Das mit der Beschwerde vorgelegte Attest vom 21. Mai 2019 ist für die Beurteilung der Erfolgsaussicht im Hauptsacheverfahren schon deshalb ungeeignet, weil sich die Rechtmäßigkeit einer Widerrufsverfügung nach der Sach- und Rechtslage im Zeitpunkt der letzten Behördenentscheidung – hier der Zeitpunkt des Bescheidserlasses – bestimmt. Danach liegende Umstände, etwa die nachträgliche Vorlage eines auf aktueller Tatsachenbasis erstellten Sachverständigengutachtens, sind daher für die Rechtmäßigkeit der Widerrufsentscheidung nicht maßgebend, sondern können sich gegebenenfalls erst in einem neuen Verfahren auf Erteilung der waffenrechtlichen Erlaubnis auswirken (vgl. BayVGH, B.v. 15.8.2016 – 21 CS 16.1247 – juris m.w.N.).

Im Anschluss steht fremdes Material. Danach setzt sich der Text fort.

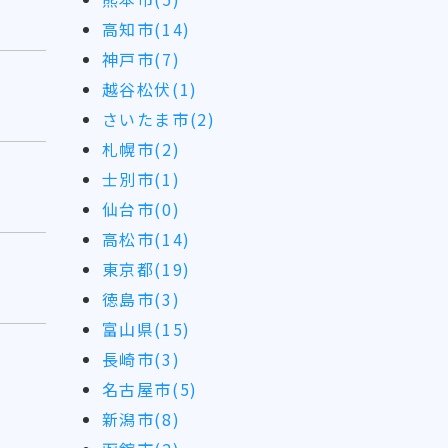
高知市(14)
神戸市(7)
越谷松伏(1)
さいたま市(2)
札幌市(2)
士別市(1)
仙台市(0)
高松市(14)
東京都(19)
徳島市(3)
富山県(15)
長崎市(3)
名古屋市(5)
新潟市(8)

Zudem kann das Attest auch nach seinem Inhalt keine Zweifel an der nachvollziehbar belegten Tatsachenwürdigung und -bewertung des Verwaltungsgerichts wecken. Darin ist im Wesentlichen nur ausgeführt, aufgrund der erhobenen psychopathologischen Befunde sei nicht davon auszugehen, dass bei der Klägerin eine Selbst- oder Fremdgefährdung bestehe, die dagegen spreche, dass sie eine Schreckschusspistole benutze. Daraus ergibt sich schon nicht, auf welche psychopathologischen Befunde sich dieses Attest stützt. Zudem fehlt jede Auseinandersetzung mit dem vom Verwaltungsgericht herangezogenen psychiatrischen Gutachten des Dr. med. U. L.-K. vom 27. Februar 2018.
2. Die Kostenentscheidung folgt aus § 154 Abs. 2 VwGO. Anders als im Prozesskostenhilfeverfahren erster Instanz fallen im Beschwerdeverfahren Gerichtskosten an, wobei allerdings Kosten nicht erstattet werden (§ 166 Abs. 1 Satz 1 VwGO i.V.m. § 127 Abs. 4 ZPO).
Eine Streitwertfestsetzung ist entbehrlich, weil nach § 5502 des Kostenverzeichnisses (Anlage 1 zu § 3 Abs. 2 GKG) eine Festgebühr anfällt.
Gegen diesen Beschluss gibt es kein Rechtsmittel (§ 152 Abs. 1 VwGO).